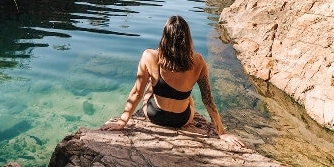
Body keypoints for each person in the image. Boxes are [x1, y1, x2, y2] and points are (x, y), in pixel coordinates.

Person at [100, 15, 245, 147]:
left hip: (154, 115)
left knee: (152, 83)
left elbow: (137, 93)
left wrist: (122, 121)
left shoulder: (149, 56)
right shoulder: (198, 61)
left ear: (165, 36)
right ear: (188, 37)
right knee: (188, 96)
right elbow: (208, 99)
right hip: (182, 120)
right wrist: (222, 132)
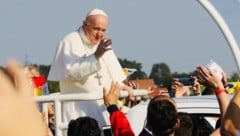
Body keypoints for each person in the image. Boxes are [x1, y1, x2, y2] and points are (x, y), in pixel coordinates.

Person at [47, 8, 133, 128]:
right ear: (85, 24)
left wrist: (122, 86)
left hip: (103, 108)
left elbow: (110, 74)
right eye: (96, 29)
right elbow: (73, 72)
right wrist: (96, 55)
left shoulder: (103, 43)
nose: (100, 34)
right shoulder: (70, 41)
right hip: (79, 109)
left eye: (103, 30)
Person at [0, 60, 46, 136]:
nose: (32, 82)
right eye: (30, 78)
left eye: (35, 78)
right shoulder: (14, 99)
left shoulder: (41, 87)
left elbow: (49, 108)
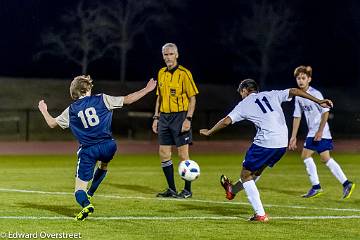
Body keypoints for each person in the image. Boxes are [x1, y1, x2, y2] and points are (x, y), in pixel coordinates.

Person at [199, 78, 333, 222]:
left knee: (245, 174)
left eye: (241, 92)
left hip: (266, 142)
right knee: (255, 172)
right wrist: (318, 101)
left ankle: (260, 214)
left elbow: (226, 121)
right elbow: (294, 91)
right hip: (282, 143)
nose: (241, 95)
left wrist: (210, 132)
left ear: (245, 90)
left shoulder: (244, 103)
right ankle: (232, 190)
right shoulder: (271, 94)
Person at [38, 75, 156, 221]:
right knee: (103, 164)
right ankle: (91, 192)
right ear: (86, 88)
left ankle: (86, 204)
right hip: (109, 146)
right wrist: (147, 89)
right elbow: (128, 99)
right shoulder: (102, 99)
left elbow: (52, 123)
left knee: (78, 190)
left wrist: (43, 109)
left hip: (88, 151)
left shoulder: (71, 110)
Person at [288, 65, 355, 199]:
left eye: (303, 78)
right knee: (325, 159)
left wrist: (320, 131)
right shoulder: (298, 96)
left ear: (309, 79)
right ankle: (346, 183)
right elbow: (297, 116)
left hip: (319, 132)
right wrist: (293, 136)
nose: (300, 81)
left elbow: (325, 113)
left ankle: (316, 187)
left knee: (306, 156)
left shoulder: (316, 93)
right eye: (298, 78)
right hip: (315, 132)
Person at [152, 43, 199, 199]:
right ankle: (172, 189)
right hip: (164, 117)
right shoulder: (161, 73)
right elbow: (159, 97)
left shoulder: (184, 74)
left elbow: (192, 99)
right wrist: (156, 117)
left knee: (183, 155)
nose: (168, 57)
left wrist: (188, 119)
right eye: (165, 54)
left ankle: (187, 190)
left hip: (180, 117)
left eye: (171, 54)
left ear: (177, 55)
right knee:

**What the task requires**
Only lines with the word "ankle" go in the answer. Take them all from the entries above.

**Answer to this exercise**
left ankle: (260, 214)
right ankle: (232, 190)
right ankle: (91, 192)
left ankle: (86, 204)
right ankle: (346, 183)
left ankle: (316, 187)
right ankle: (172, 189)
left ankle: (187, 190)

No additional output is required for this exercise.